In all, the hope is to cut deficits by about $4 trillion to $5 trillion in the long-term with $1 trillion to $2 trillion right away. But with an impasse resistant to compromise, Washington may turn to the usual shell games -- possibly inflating savings from troop drawdowns in Iraq and Afghanistan and stretching the budget savings over 12 years rather than the traditional 10 used by congressional budgeters to project future funding.

"I think it's the triumph of hope over experience," Sen. John Thune, R-S.C., said of the discussions. "We're all hopeful they're going to yield a result. I think that it's going to be a very heavy lift probably to get the types of things that many of us would like to see come out of this."

Thune said Republicans could accept "something on spending in the near term" as well as longer-term caps on spending "in the out years" and some entitlement reform. He added that the budget could be dialed back to 2008 levels, a spending year that was in deficit even before the massive add-ons by the Obama administration.

"If you look at how much spending has gone up just in the last couple of years, it went up 24 percent in the last two years, at a time when inflation was 2 percent," he said. "So, if you go back to that level, you can achieve a lot of savings in the near term. But, in order to get, you know, to really solve the country's fiscal problems, you have got to take on entitlements, and the president's acknowledged that. He just hasn't been willing to put anything on the table today."

But Sen. Tom Harkin, D-Iowa, said on the Senate floor Wednesday that balance is required to reduce deficits, and that includes raising taxes. Harkin said that opponents of tax increases assume that the country is broke and industry and wealthy Americans can't afford to pay more to keep government operating at its current projections.

"I reject that. We are not broke, we are not poor. The United States of America is the richest nation in the history of mankind," he said. "So if we're so rich, why are we so broke, why are we so poor?

"And the answer is because the system is broke," Harkin said, attributing the meltdown to "massive tax cuts" under the Bush administration.

By all accounts, something needs to be done. A Bloomberg national poll out Tuesday found that fewer than a quarter of respondents see signs of improvement in the economy, while 66 percent say the country is on the wrong track.

The poll conducted June 17-20 also found that by a 44 percent to 34 percent margin, Americans say they are worse off than when President Obama took office in January 2009. And a majority expect their children to have a tougher time than they did.

"That, plus two unpaid-for wars, an unpaid for Medicare benefit put us into the hole, put us into the greatest deficit and the biggest debt we've ever had in the nation," Harkin said.

CBO warned that any actions in the short term to reduce the debt are likely to hurt economic recovery but "the sooner they are carried out once the economy recovers, the smaller will be the damage to the economy from growing federal debt."

Sen.
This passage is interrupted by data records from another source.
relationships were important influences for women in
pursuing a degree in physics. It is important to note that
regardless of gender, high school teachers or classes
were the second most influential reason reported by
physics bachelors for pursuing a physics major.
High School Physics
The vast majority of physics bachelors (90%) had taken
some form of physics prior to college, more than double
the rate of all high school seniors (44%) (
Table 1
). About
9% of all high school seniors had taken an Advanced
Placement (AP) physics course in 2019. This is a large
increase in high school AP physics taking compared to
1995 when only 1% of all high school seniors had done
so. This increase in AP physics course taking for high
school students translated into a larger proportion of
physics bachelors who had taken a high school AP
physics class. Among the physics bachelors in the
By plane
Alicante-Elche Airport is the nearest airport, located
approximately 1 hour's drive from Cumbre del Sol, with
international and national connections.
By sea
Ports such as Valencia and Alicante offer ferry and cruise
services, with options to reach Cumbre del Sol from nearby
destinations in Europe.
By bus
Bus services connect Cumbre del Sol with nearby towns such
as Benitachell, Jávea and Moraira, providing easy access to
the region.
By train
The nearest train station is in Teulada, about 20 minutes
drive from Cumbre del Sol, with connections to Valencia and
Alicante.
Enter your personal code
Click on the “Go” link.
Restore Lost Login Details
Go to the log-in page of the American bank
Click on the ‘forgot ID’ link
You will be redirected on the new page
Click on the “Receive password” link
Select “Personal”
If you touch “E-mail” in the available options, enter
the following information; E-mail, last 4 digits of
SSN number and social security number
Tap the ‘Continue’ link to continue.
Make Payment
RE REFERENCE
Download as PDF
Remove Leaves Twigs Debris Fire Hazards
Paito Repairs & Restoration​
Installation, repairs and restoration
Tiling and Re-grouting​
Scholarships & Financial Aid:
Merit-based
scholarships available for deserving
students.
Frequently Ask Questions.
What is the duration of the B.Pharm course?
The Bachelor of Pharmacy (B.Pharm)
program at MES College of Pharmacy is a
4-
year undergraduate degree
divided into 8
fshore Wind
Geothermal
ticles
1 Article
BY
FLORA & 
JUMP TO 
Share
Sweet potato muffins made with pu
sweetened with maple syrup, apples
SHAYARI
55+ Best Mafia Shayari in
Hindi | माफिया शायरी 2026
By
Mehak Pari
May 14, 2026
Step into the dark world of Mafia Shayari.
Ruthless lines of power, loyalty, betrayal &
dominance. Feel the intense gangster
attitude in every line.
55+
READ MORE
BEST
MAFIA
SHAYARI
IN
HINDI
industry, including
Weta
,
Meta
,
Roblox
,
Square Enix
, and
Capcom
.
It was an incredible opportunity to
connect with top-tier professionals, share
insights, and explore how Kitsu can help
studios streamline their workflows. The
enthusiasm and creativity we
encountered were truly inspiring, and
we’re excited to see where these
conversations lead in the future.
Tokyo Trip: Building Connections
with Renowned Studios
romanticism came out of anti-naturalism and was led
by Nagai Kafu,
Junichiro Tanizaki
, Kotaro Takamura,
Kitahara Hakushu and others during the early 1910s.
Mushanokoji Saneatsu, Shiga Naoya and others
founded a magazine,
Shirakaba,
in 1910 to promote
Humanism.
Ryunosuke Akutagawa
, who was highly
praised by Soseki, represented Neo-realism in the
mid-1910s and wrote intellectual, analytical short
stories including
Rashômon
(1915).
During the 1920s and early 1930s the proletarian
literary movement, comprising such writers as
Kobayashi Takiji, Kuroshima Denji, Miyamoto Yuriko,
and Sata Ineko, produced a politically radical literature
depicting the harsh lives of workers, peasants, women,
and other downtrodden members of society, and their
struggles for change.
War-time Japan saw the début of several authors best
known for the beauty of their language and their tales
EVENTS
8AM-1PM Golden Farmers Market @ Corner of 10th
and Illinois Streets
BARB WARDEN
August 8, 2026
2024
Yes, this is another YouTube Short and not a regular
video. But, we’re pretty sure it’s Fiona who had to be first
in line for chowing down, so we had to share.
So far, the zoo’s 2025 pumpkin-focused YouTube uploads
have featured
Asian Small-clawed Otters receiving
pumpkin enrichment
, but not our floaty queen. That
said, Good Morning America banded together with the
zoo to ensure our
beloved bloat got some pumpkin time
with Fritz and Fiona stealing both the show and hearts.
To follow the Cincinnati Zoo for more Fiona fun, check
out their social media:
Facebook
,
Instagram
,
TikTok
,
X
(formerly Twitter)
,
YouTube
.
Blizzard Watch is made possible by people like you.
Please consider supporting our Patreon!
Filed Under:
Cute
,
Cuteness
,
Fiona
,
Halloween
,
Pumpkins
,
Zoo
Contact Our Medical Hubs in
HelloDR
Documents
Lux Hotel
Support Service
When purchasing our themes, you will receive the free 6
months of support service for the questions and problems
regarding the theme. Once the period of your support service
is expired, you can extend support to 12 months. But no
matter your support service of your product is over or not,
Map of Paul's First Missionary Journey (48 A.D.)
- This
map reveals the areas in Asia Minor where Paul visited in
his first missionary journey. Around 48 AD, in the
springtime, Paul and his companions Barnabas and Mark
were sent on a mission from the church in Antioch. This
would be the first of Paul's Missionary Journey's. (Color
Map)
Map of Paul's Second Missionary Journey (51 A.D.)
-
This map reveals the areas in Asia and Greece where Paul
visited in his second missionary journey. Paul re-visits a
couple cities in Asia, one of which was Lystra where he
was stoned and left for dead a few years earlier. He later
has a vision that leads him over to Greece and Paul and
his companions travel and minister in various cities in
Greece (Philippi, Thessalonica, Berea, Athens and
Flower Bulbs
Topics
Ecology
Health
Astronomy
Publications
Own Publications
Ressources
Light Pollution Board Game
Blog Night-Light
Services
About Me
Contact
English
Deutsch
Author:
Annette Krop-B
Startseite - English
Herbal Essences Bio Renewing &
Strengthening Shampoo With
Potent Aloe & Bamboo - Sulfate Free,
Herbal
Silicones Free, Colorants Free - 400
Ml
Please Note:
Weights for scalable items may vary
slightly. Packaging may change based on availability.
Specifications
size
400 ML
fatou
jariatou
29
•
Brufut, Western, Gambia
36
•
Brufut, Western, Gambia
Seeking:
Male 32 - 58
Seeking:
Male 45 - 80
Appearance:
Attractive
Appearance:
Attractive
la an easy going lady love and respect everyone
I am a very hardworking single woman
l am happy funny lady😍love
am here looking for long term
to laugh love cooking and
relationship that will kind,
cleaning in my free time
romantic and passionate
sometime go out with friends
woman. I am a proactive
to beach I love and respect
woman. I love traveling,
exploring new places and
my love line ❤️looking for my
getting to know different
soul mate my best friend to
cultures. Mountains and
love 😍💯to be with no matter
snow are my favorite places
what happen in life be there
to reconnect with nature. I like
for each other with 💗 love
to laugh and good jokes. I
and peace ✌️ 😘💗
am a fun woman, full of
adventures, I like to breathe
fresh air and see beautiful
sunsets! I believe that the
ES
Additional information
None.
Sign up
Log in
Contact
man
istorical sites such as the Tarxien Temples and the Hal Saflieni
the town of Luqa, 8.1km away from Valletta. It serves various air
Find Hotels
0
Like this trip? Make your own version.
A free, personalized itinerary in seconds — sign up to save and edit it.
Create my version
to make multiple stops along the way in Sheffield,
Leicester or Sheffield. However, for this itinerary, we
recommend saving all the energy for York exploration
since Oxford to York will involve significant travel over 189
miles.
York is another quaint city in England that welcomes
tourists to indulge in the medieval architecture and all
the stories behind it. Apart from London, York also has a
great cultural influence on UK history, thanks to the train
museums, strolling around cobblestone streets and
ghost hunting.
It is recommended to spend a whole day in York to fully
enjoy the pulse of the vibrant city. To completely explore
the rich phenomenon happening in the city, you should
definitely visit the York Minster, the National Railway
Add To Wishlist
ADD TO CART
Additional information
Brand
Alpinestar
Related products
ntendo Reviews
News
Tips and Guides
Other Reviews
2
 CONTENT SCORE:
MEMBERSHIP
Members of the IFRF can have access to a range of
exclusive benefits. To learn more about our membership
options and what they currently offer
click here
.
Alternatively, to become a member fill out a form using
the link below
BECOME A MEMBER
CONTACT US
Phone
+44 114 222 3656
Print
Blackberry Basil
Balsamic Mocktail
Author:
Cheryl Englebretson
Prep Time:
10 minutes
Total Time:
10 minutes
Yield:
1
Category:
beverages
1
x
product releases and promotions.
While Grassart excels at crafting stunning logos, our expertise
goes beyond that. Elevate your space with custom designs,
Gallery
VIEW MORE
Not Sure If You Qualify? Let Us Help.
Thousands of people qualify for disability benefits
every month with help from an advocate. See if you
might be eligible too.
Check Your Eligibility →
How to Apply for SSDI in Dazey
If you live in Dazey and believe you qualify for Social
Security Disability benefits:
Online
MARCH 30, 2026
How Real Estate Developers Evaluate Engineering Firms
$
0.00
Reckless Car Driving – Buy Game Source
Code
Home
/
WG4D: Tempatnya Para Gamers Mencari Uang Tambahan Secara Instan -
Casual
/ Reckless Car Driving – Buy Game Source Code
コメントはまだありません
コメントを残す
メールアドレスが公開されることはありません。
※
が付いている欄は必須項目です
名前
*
Kent Conrad, D-N.D., the retiring chairman of the Senate Budget Committee, said the CBO report shows that the debt negotiators cannot limit their choices to spending cuts alone, and cited suggestions from President Obama's fiscal commission whose recommendations last year couldn't even reach the threshold for approval by a supermajority of the panel's 18 members.

"The fiscal commission plan took a balanced approach, with discretionary spending cuts, including defense; entitlement changes; and tax reform that raises revenue. Both Democrats and Republicans had to move off of their fixed positions and make concessions in order to reach an agreement. That is what is needed to truly put the country back on a sound fiscal course," he said.